Implication 3: Based on the most recent data, the number of affected individuals (those currently receiving cost sharing reductions for their coverage) would be about 5.8 million.

By comparison, there are another 11.2 million people with individual-market coverage who do not qualify for cost sharing reductions, and would be unaffected by the change. Indeed, at least nine million of them also don’t qualify for the Obamacare premium tax credits, and thus get no subsidies at all for their coverage.

Implication 4: Even if the subsidies were not being paid, insurers offering coverage in the Obamacare exchanges would still be required by law to reduce cost sharing amounts for qualified enrollees. However, insurers could adjust for the loss of the subsidies by charging higher premiums.

Indeed, the government’s current monthly advance payments of the subsidies to an insurer are calculated as set percentages of the premium charged by the insurer for the standard version of the plan.
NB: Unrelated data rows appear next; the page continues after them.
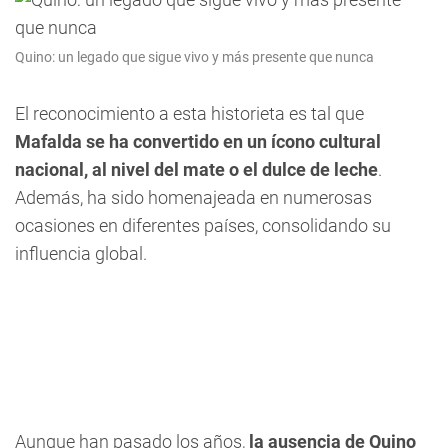
Quino: un legado que sigue vivo y más presente que nunca
El reconocimiento a esta historieta es tal que
Mafalda se ha convertido en un ícono cultural
nacional, al nivel del mate o el dulce de leche
.
Además, ha sido homenajeada en numerosas
ocasiones en diferentes países, consolidando su
influencia global.
Aunque han pasado los años,
la ausencia de Quino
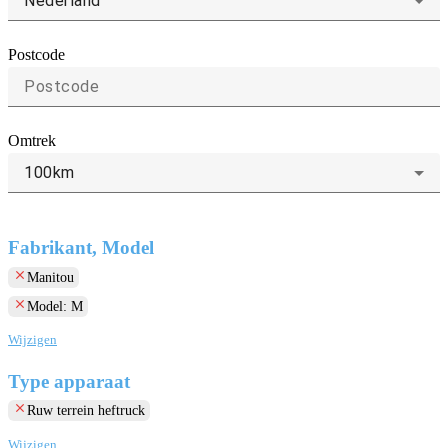
Nederland
Postcode
Omtrek
100km
Fabrikant, Model
clear
Manitou
clear
Model: M
Wijzigen
Type apparaat
clear
Ruw terrein heftruck
Wijzigen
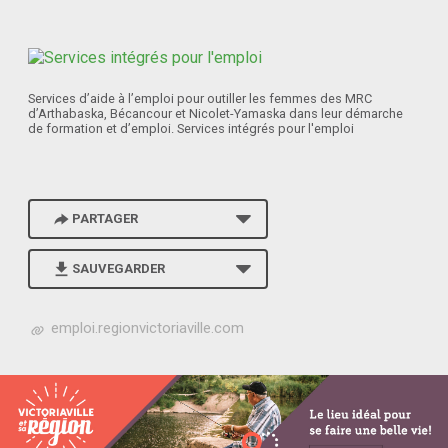
Services d’aide à l’emploi pour outiller les femmes des MRC
d’Arthabaska, Bécancour et Nicolet-Yamaska dans leur démarche
de formation et d’emploi. Services intégrés pour l'emploi
PARTAGER
SAUVEGARDER
h
emploi.regionvictoriaville.com
t
t
p
s
:
/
In other words, the government already functionally treats these payments as extra premiums—and they could just as easily be charged up-front by increasing the base premium by the same amount.

Implication 5: Because premiums are set in contracts for the length of the plan year, insurers couldn’t increase enrollee’s premiums immediately—that would have to wait until the next plan year.
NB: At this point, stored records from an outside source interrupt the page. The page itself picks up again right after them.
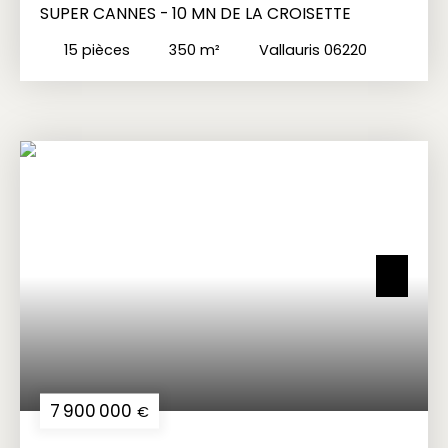
SUPER CANNES - 10 MN DE LA CROISETTE
15
pièces
350
m²
Vallauris 06220
7 900 000
€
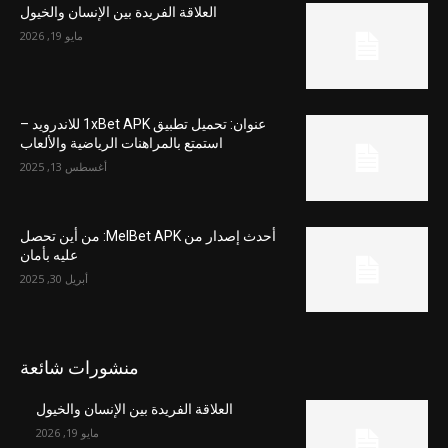
العلاقة الفريدة بين الإنسان والخيول
مايو 19, 2026
عنوان: تحميل تطبيق 1xBet APK للاندرويد –
استمتع بالمراهنات الرياضية والألعاب
أغسطس 13, 2025
أحدث إصدار من MelBet APK: من أين تحصل
عليه بأمان
أبريل 30, 2025
منشورات شائعة
العلاقة الفريدة بين الإنسان والخيول
مايو 19, 2026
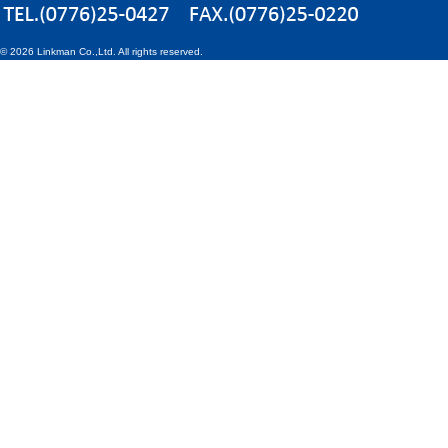
©
2026 Linkman Co.,Ltd. All rights reserved.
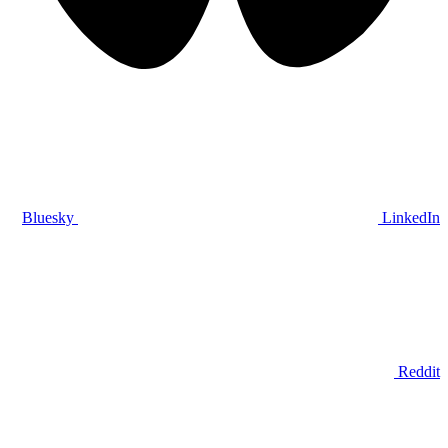
Bluesky
LinkedIn
Reddit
Thus, whether insurers would incur losses due to discontinuation of the subsidies would depend on when the subsidies ended. Insurers would avoid any losses if the administration ended the subsidies effective with the start of a new plan year and announced the policy change while insurers still had time to adjust their future premium rates.

Implication 6: Taxpayers would pick up almost all of the additional premium cost. That is because the affected enrollees also qualify for premium tax credit subsidies that limit how much of their income they pay in premiums.

For instance, this year a single individual with income at 250 percent of the federal poverty level (the maximum income to qualify for cost sharing reductions) must pay $202 a month for coverage, with the Obamacare tax credit paying the portion of the premium (if any) above that amount.

Yet, among the 40 states using the federal exchange, there are only 138 counties (in 10 states) where a Silver plan premium for even a 21-year-old is less than $202 a month. In other words, for the vast majority of affected enrollees the premium for their coverage is already greater than their required contribution.

Consequently, any increase in premiums (for whatever reason) simply results in a dollar-for-dollar increase in the tax credit subsidies paying for the share of the premium above the enrollee’s required contribution.

Implication 7: Continuing these subsidies will not help stabilize the broader individual-market, because the cost sharing reductions apply only to plans purchased through the Obamacare exchanges.

While eliminating cost sharing reduction subsidies might induce some insurers to abandon the exchanges, they simply aren’t a factor in insurer decisions about offering individual-market coverage outside of the exchanges, where they don’t apply.

For the Trump administration, the biggest consideration is one of timing. Specifically, the administration could end the subsidies with minimal disruption, but only if: 1) it made the change effective with the start of a new plan year, and 2) it announced the change before insurers finalized their premiums for the new plan year.

Given that insurer exchange participation contracts and premiums for plan year 2018 need to be finalized by the end of September, the administration effectively has a decision window of about one month.

For Congress, the most important thing is to recognize that funding the cost sharing reduction subsidies—as many are now calling for—would prop up the subsidized Obamacare exchange market, but would do absolutely nothing to stabilize the broader, unsubsidized individual market.

What is instead needed to stabilize the unsubsidized market is the removal of Obamacare’s cost increasing insurance mandates and misguided regulations. To fix that Obamacare-caused damage and lower the cost of insurance, Congress will need to make other policy reforms.